Las viudas y los deudos, de riguroso luto, y encabezando el cortejo un veterano de la guerra civil, con la bandera de los Estados Unidos. 25.000 personas asistieron a las exequias y otras 250.000 flanquearon el recorrido. Durante días las casas obreras de Chicago exhibieron una flor de seda roja clavada a su puerta en señal de duelo.
En 1893, un nuevo gobernador de Illinois, John Atgeld, accedió a que se revisara el proceso. Las diligencias practicadas por el juez Eberhardt entonces establecieron que los ahorcados no habían cometido ningún crimen y que “habían sido víctimas inocentes de un error judicial”.
Schwab, Fielden y Neebe fueron puestos en libertad. La hermana del testigo Waller demostró al juez que todo lo dicho por él era falso y cómo se había comprado su testimonio; se recogieron declaraciones contra el capitán Bonfield, que había manifestado: “Dénme unos tres mil de esos anarquistas y yo sé lo que voy a hacer con ellos”.
Se probó cómo el procurador especial Rice dispuso la integración espúrea del Jurado y otros delitos semejantes. Pero ya era demasiado tarde.

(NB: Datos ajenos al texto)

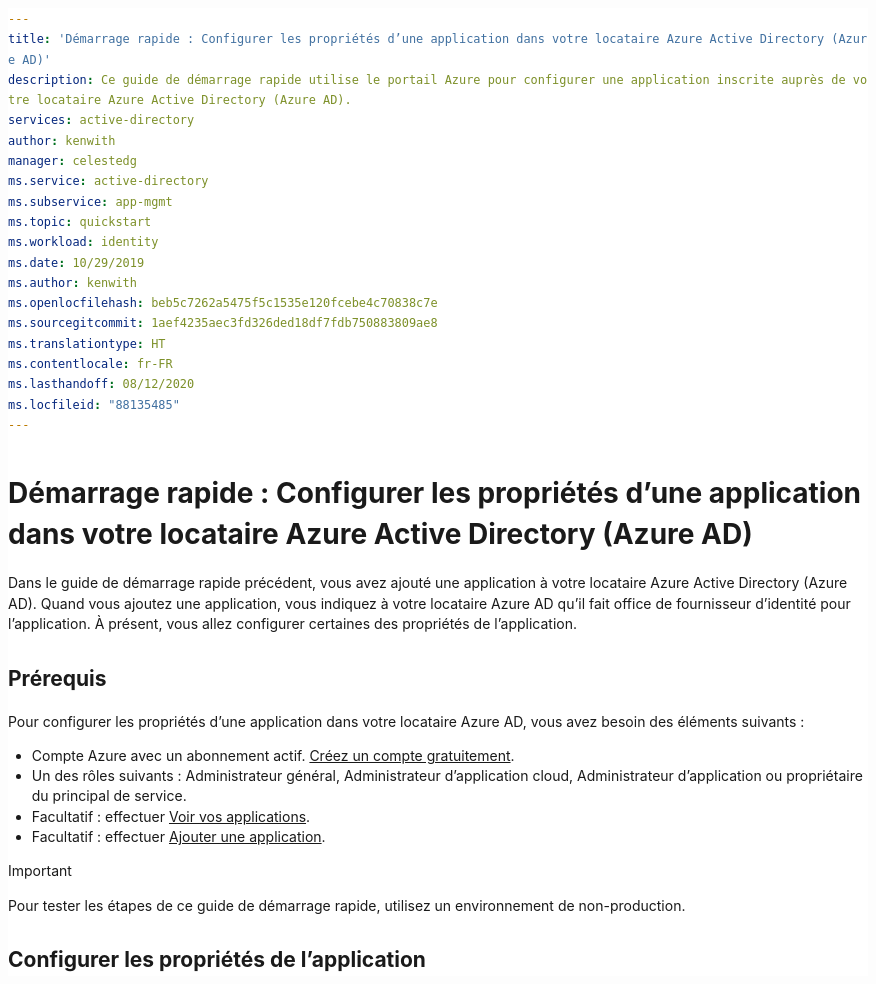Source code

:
 ```yaml
---
title: 'Démarrage rapide : Configurer les propriétés d’une application dans votre locataire Azure Active Directory (Azure AD)'
description: Ce guide de démarrage rapide utilise le portail Azure pour configurer une application inscrite auprès de votre locataire Azure Active Directory (Azure AD).
services: active-directory
author: kenwith
manager: celestedg
ms.service: active-directory
ms.subservice: app-mgmt
ms.topic: quickstart
ms.workload: identity
ms.date: 10/29/2019
ms.author: kenwith
ms.openlocfilehash: beb5c7262a5475f5c1535e120fcebe4c70838c7e
ms.sourcegitcommit: 1aef4235aec3fd326ded18df7fdb750883809ae8
ms.translationtype: HT
ms.contentlocale: fr-FR
ms.lasthandoff: 08/12/2020
ms.locfileid: "88135485"
---
```

# <a name="quickstart-configure-properties-for-an-application-in-your-azure-active-directory-azure-ad-tenant"></a>Démarrage rapide : Configurer les propriétés d’une application dans votre locataire Azure Active Directory (Azure AD)

Dans le guide de démarrage rapide précédent, vous avez ajouté une application à votre locataire Azure Active Directory (Azure AD). Quand vous ajoutez une application, vous indiquez à votre locataire Azure AD qu’il fait office de fournisseur d’identité pour l’application. À présent, vous allez configurer certaines des propriétés de l’application.
 
## <a name="prerequisites"></a>Prérequis

Pour configurer les propriétés d’une application dans votre locataire Azure AD, vous avez besoin des éléments suivants :

- Compte Azure avec un abonnement actif. [Créez un compte gratuitement](https://azure.microsoft.com/free/?WT.mc_id=A261C142F).
- Un des rôles suivants : Administrateur général, Administrateur d’application cloud, Administrateur d’application ou propriétaire du principal de service.
- Facultatif : effectuer [Voir vos applications](view-applications-portal.md).
- Facultatif : effectuer [Ajouter une application](add-application-portal.md).

>[!IMPORTANT]
>Pour tester les étapes de ce guide de démarrage rapide, utilisez un environnement de non-production.

## <a name="configure-app-properties"></a>Configurer les propriétés de l’application
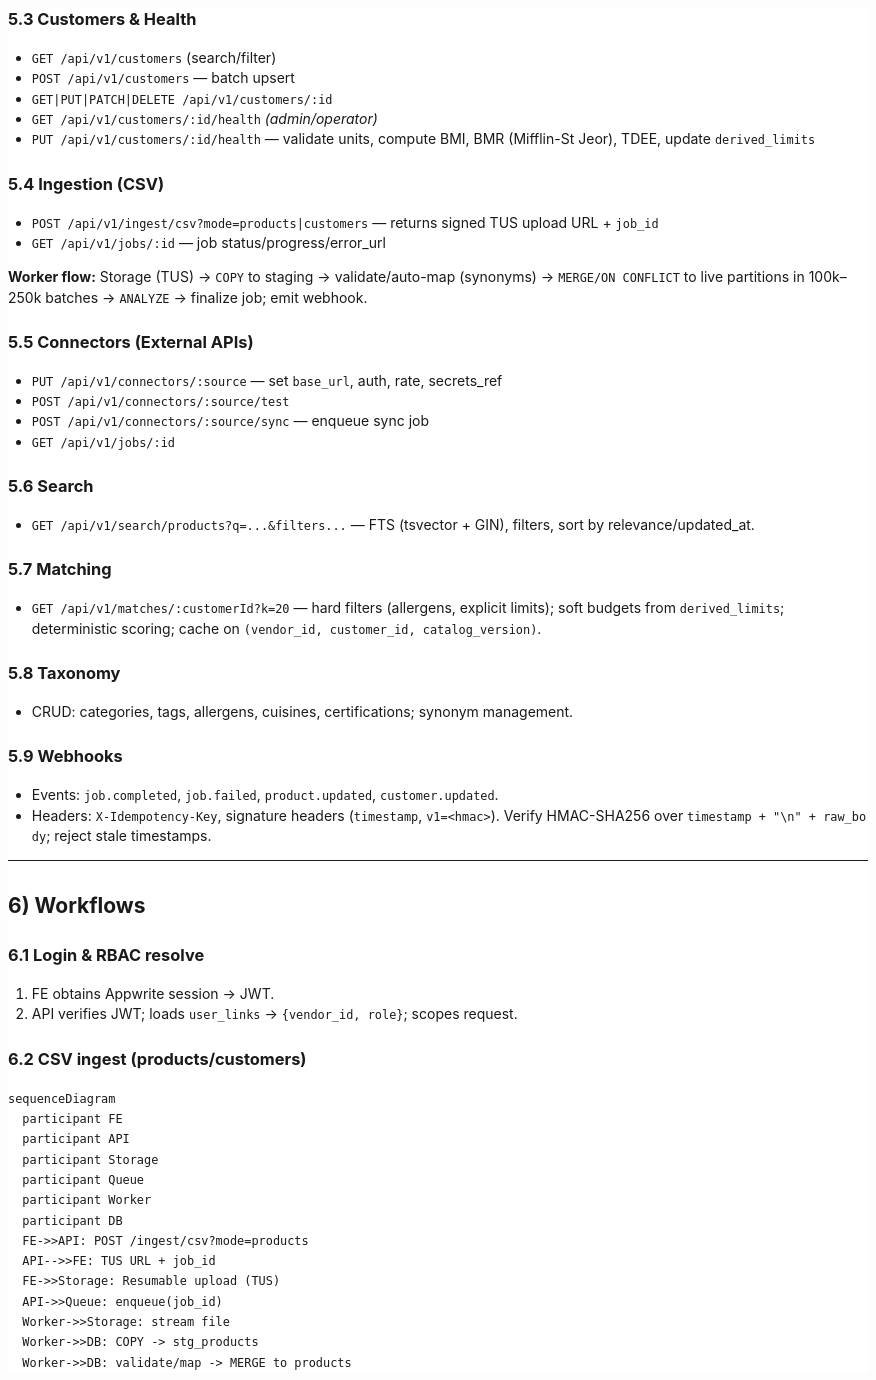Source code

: ### 5.3 Customers & Health
- `GET /api/v1/customers` (search/filter)
- `POST /api/v1/customers` — batch upsert
- `GET|PUT|PATCH|DELETE /api/v1/customers/:id`
- `GET /api/v1/customers/:id/health` *(admin/operator)*
- `PUT /api/v1/customers/:id/health` — validate units, compute BMI, BMR (Mifflin-St Jeor), TDEE, update `derived_limits`

### 5.4 Ingestion (CSV)
- `POST /api/v1/ingest/csv?mode=products|customers` — returns signed TUS upload URL + `job_id`
- `GET /api/v1/jobs/:id` — job status/progress/error_url

**Worker flow:** Storage (TUS) → `COPY` to staging → validate/auto-map (synonyms) → `MERGE/ON CONFLICT` to live partitions in 100k–250k batches → `ANALYZE` → finalize job; emit webhook.

### 5.5 Connectors (External APIs)
- `PUT /api/v1/connectors/:source` — set `base_url`, auth, rate, secrets_ref
- `POST /api/v1/connectors/:source/test`
- `POST /api/v1/connectors/:source/sync` — enqueue sync job
- `GET /api/v1/jobs/:id`

### 5.6 Search
- `GET /api/v1/search/products?q=...&filters...` — FTS (tsvector + GIN), filters, sort by relevance/updated_at.

### 5.7 Matching
- `GET /api/v1/matches/:customerId?k=20` — hard filters (allergens, explicit limits); soft budgets from `derived_limits`; deterministic scoring; cache on `(vendor_id, customer_id, catalog_version)`.

### 5.8 Taxonomy
- CRUD: categories, tags, allergens, cuisines, certifications; synonym management.

### 5.9 Webhooks
- Events: `job.completed`, `job.failed`, `product.updated`, `customer.updated`.
- Headers: `X-Idempotency-Key`, signature headers (`timestamp`, `v1=<hmac>`). Verify HMAC-SHA256 over `timestamp + "\n" + raw_body`; reject stale timestamps.

---

## 6) Workflows

### 6.1 Login & RBAC resolve
1. FE obtains Appwrite session → JWT.
2. API verifies JWT; loads `user_links` → `{vendor_id, role}`; scopes request.

### 6.2 CSV ingest (products/customers)
```mermaid
sequenceDiagram
  participant FE
  participant API
  participant Storage
  participant Queue
  participant Worker
  participant DB
  FE->>API: POST /ingest/csv?mode=products
  API-->>FE: TUS URL + job_id
  FE->>Storage: Resumable upload (TUS)
  API->>Queue: enqueue(job_id)
  Worker->>Storage: stream file
  Worker->>DB: COPY -> stg_products
  Worker->>DB: validate/map -> MERGE to products
```
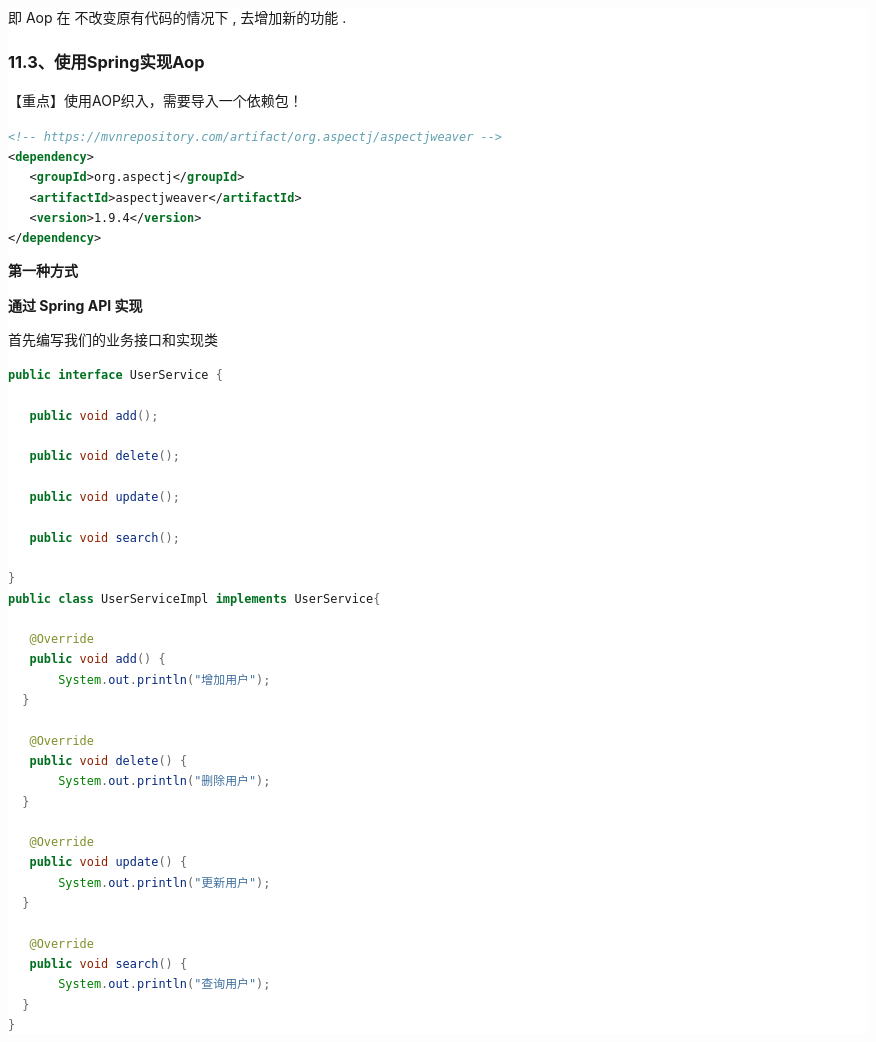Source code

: 即 Aop 在 不改变原有代码的情况下 , 去增加新的功能 .



### 11.3、使用Spring实现Aop

【重点】使用AOP织入，需要导入一个依赖包！

```xml
<!-- https://mvnrepository.com/artifact/org.aspectj/aspectjweaver -->
<dependency>
   <groupId>org.aspectj</groupId>
   <artifactId>aspectjweaver</artifactId>
   <version>1.9.4</version>
</dependency>
```

**第一种方式**

**通过 Spring API 实现**

首先编写我们的业务接口和实现类

```java
public interface UserService {

   public void add();

   public void delete();

   public void update();

   public void search();

}
public class UserServiceImpl implements UserService{

   @Override
   public void add() {
       System.out.println("增加用户");
  }

   @Override
   public void delete() {
       System.out.println("删除用户");
  }

   @Override
   public void update() {
       System.out.println("更新用户");
  }

   @Override
   public void search() {
       System.out.println("查询用户");
  }
}
```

Aquellos inocentes, “víctimas de un error judicial”, estaban muertos.
¿Y del Día de los Trabajadores.., del 1° de mayo…, qué fue en los Estados Unidos?
El dirigente Peter J. Mac Guire había propuesto en 1882 en un mitin de la Central Labor Union, de Nueva York, celebrar el primer lunes de septiembre como “Fiesta de los que trabajan”.
Así nació el Labor Day norteamericano, que se celebró el lunes 5 de septiembre de 1882 por primera vez con un desfile, concierto y picnic.
Desde entonces, y más aún luego de los sucesos de Chicago, el sindicalismo oficial de los EE.UU. con apoyo del Gobierno, celebra esa “fiesta” cada primer lunes de septiembre y ayuda con celo inigualable a los patrones para que millones de trabajadores se olviden del real sentido del 1º de mayo, y hasta de la fecha misma.
Pero no podrán borrar sobre su propio territorio, ni sobre toda la faz de la Tierra, la sombra oscilante de los ahorcados de Chicago.